Eine Beispiel-Situation: ich sitze mit ein paar Freunden bei uns in der Küche, die Kinder spielen friedlich und der Sohnemann kommt lausbubisch zu mir und sagt: “Mama! Ich hab deine ganze Schokolade aufgegessen, die hattest du auf dem Sofatisch vergessen, hihi!” Ich: “Aber, das war doch Bitterschokolade!”. Er: “Ja, aber ich hab sie trotzdem gegessen, hihi!”: Ich: “Und wo hast du das Papier hingetan?” Er: “Unter mein Bett!” Ich: “Räum das bitte in den Müll, okay?” Hat er gemacht.

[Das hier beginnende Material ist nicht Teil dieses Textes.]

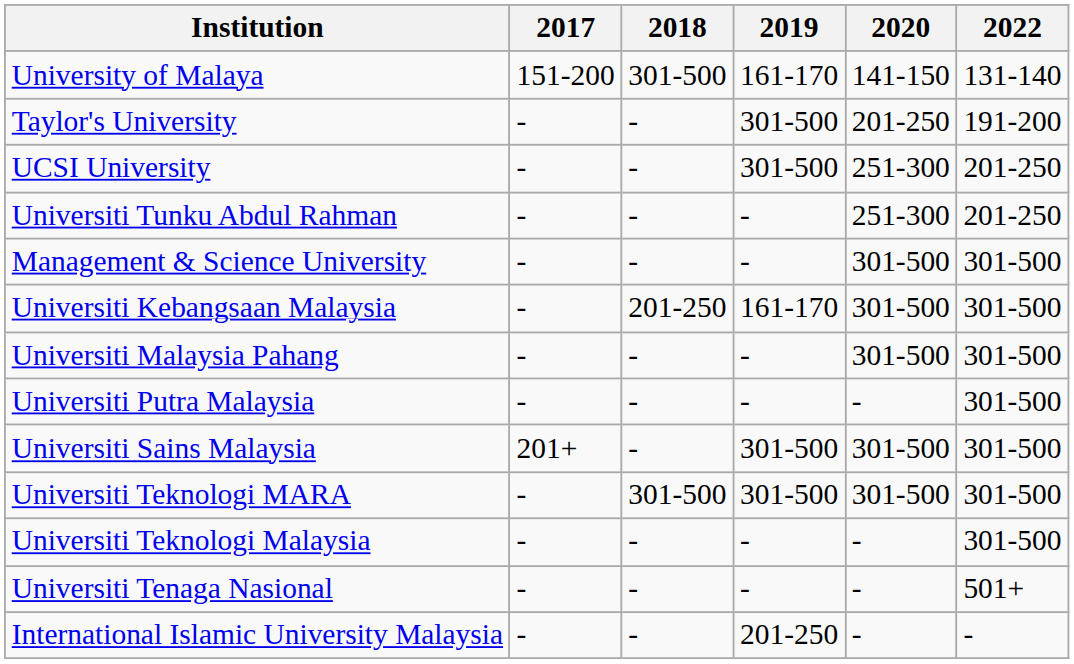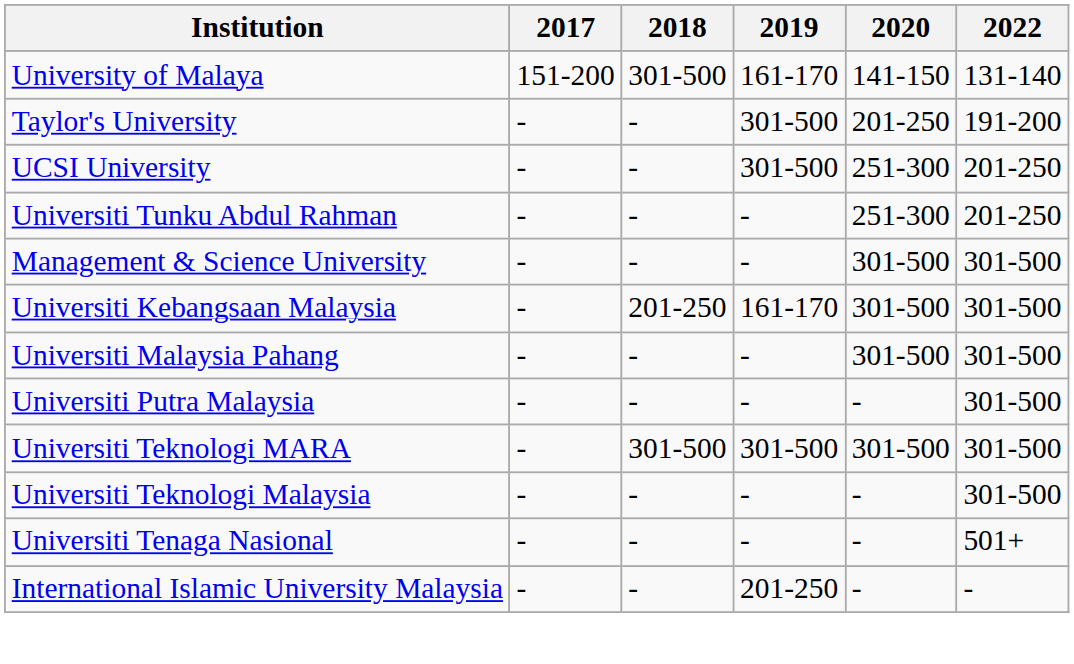- row: Universiti Sains Malaysia | 201+ | - | 301-500 | 301-500 | 301-500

Meine Freunde sagten: Du hast ja gar nicht geschimpft! Und ich denke in solchen Situationen dann auch manchmal: hätte ich jetzt schimpfen sollen? Aber, come on! Er ist ein Kind, ich hätte die Schokolade auch gegessen in seiner Situation. Er hat es mir erzählt und wenn ich immer schimpfe, dann erzählt er mir irgendwann solche Sachen vielleicht nicht mehr und das wiegt für mich viel schwerer, als dass er ab und zu kindliche Sachen macht, die nicht okay, aber auch nicht so wild sind.

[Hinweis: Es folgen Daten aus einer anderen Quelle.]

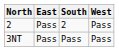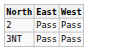- column: South | 2 | Pass
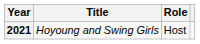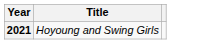- column: Role | Host
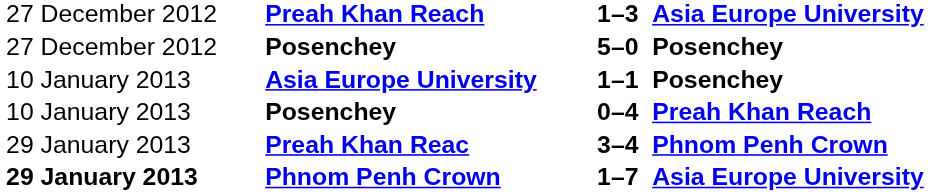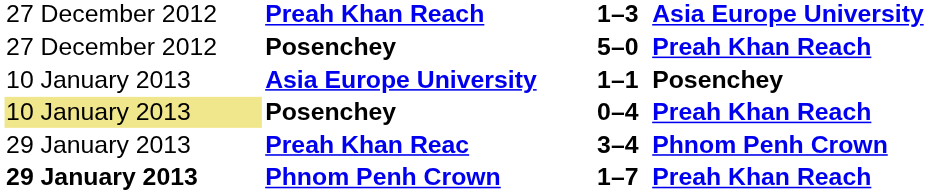5–0 | column 4: Posenchey -> Preah Khan Reach
0–4 | column 1: no background -> khaki background
1–7 | column 4: Asia Europe University -> Preah Khan Reach
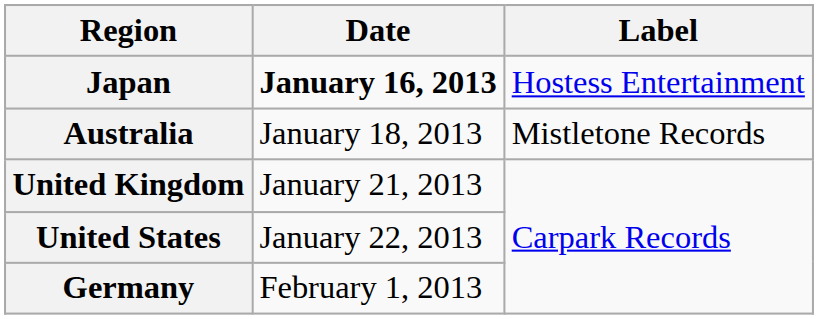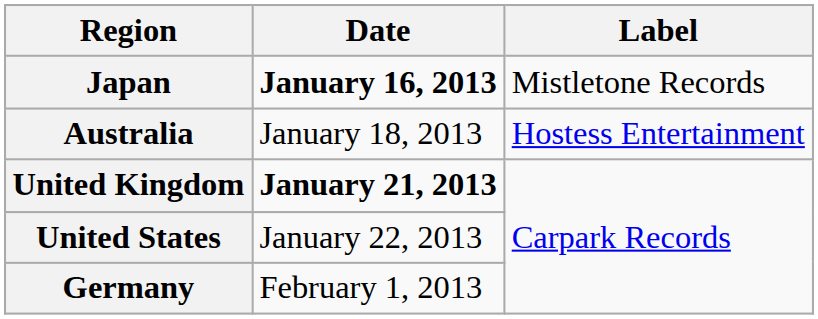Japan | Label: Hostess Entertainment -> Mistletone Records
Australia | Label: Mistletone Records -> Hostess Entertainment
United Kingdom | Date: normal -> bold
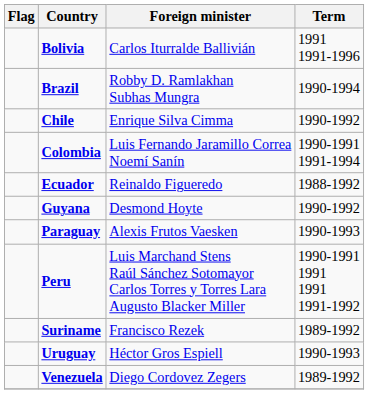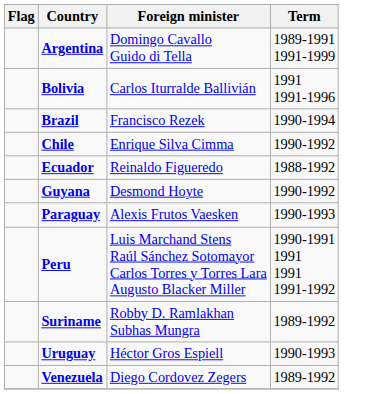+ row: Argentina | Domingo Cavallo Guido di Tella | 1989-1991 1991-1999
Brazil | Foreign minister: Robby D. Ramlakhan Subhas Mungra -> Francisco Rezek
- row: Colombia | Luis Fernando Jaramillo Correa Noemí Sanín | 1990-1991 1991-1994
Suriname | Foreign minister: Francisco Rezek -> Robby D. Ramlakhan Subhas Mungra
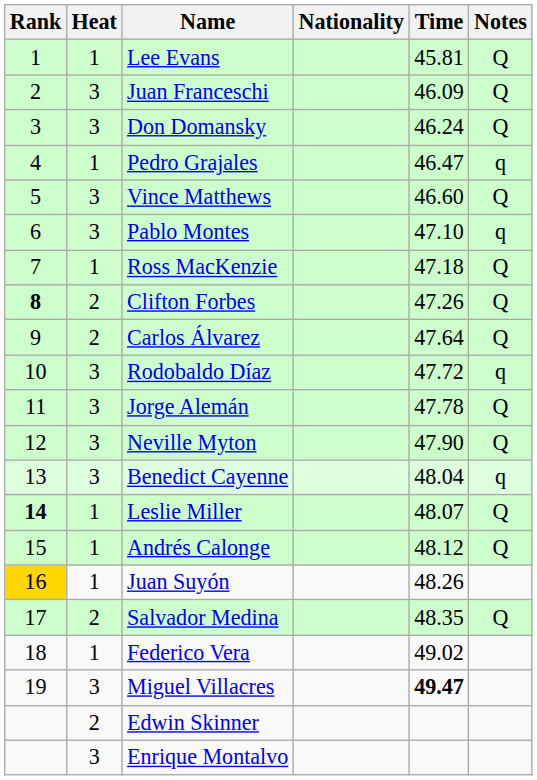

Also: ich schimpfe selten – NIE wäre jetzt echt übertrieben, auch die oben genannten Bücher liegen bei mir rum, ich kann da durchaus noch an mir arbeiten – obwohl ich mir ein Familienleben ohne Emotionen auch gruselig vorstelle, manchmal wird man eben laut… Aber Dauergemeckere macht schlechte Laune und vor allem würde ich, wenn ich wirklich konstant streng wäre, fürchten, dass mein Kind mir dann nicht mehr vertraut oder Angst hat, zu mir zu kommen. Mir ist eine gute Beziehung viel wichtiger, als in allen Situationen meine erwachsene Position auszuspielen, um meinem Kind zu erklären, was richtig und was falsch ist. Das weiß er ja eigentlich eh schon – ganz ohne Schimpfen, einfach weil man das im Laufe der Zeit lernt…
Was meint ihr? Könnt ihr das nachvollziehen?